Vítima de ataque a ônibus em São Luís teve 75% do corpo queimado
Os bandidos incendiaram o veículo, em
ação ordenada de facções criminosas presos em Pedrinhas. Mesmo com 75%
do corpo queimado, esse pai de cinco filhos retirou do veículo três
pessoas de uma família, entre elas Ana Clara Sousa, 6, que morreu.
Transferido para um hospital de Goiânia,
já passou por três cirurgias. A pele que nasce no rosto é protegida com
máscara. Para andar, usa um aparelho ortopédico para sustentar os pés
lesionados.
Weimer Carvalho/Folhapress | ||
Márcio Roni da Cruz Nunes, 37, em hospital em Goiânia |
*
Estava indo do serviço para o bairro Mata [em São José de Ribamar, na região metropolitana de São Luís, Maranhão], onde morava.
Ia todo mundo tranquilo. Quando um rapaz
deu sinal para o ônibus, parecia um passageiro normal. Mas ele entrou e
foi puxando a arma da cintura, pediu para o motorista desligar [o
motor] e abrir as portas para descer só mulher e criança.
Houve um tumulto, porque todos queriam
descer ao mesmo tempo. Ele já estava jogando gasolina e tacando fogo. Os
outros [bandidos], que estavam escondidos, entraram em ação na
sequência. Eram mais de dez.
Havia uns 30 e poucos passageiros. O
motorista foi o primeiro que saiu do ônibus. Tinha gente pulando pela
janela. Era homem e mulher, um passando na frente do outro para correr
para as portas.
Imaginei que fosse um assalto. Consegui
descer porque ainda estava na parte da frente, justamente onde eles
estavam jogando a gasolina.
Quando desci, um deles jogou um cigarro
nas minhas costas. Aí incendiou logo. Saí correndo pedindo socorro. Me
joguei numa poça com água e apaguei o fogo.
Foi nessa hora que escutei a moça
gritando [dentro do ônibus], procurando as filhas dela. Então, não
pensei duas vezes, não tive medo e voltei de novo [para dentro do
veículo em chamas].
A catraca travou, e as duas filhas
ficaram no corredor do ônibus. Cheguei, empurrei a catraca, que
destravou. A mãe passou para o outro lado e conseguiu pegar uma delas.

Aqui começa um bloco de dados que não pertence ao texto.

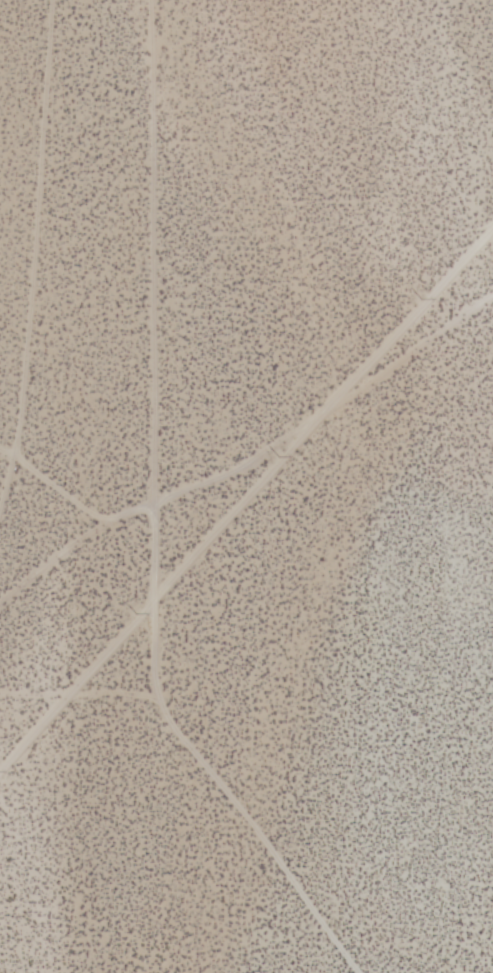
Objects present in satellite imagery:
road: (30, 211)
road: (391, 373)
road: (57, 472)
road: (202, 480)
road: (245, 505)
road: (167, 521)
road: (58, 553)
road: (83, 691)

Eu peguei a outra [Ana Clara, no colo]. As crianças estavam chorando,
gritando. Já tinha pegado fogo nelas. Então saímos.
SOLIDARIEDADE
Parou um carro para prestar socorro.
Eles queriam que eu fosse também. Eu disse: “Não, levem elas [meninas]
que estão mais machucadas”. O próximo carro que parou me levou. Achei
que estava queimado, mas não imaginei que estava tão machucado.
Pessoas comuns paravam lá para olhar o
que tinha acontecido, outras prestavam socorro. A ambulância chegou
depois. Eu já tinha sido socorrido por um casal numa [caminhonete]
cabine dupla. Na hora, sentia só o ardor. Olhava a parte de trás e via
os pedaços do couro [pele] pendurados.
No hospital, os médicos perguntaram se
eu lembrava o telefone de algum parente. Lembrei o número de uma de
minhas irmãs. Foi só falar e apagar. Não lembro mais nada. Quando
acordei, já estava aqui [em Goiânia].
Weimer Carvalho/Folhapress | ||
Márcio Roni da Cruz Nunes anda com a ajuda de sua irmã |
TRATAMENTO
Eu acreditava demais, até hoje [na
recuperação]. Em primeiro lugar me apeguei a Deus, porque, quando estava
sentindo dor, eu orava, pedia [ajuda] para Ele, aí aliviava.
Fiquei sabendo que estava em Goiânia através das enfermeiras, da minha irmã. Nunca tinha vindo aqui antes.
Não me acho um herói, não. Acho que foi um ato de bravura. Consegui salvar as três pessoas e a mim também.
Foi bom ter ajudado, e acredito que daqui para frente outras pessoas também vão querer fazer a mesma ação quando for preciso.
Só soube [da morte da Ana Clara] através
da imprensa [na semana passada]. Fiquei um pouco chocado, porque
acreditava que estariam todas as três vivas.
Sinto falta da família. Espero voltar logo [para o Maranhão], encontrar todos, poder abraçá-los.
Minha preocupação maior é terminar o
tratamento corretamente [após a cicatrização, usará uma malha
compressiva] e depois dar um jeito de voltar ao serviço.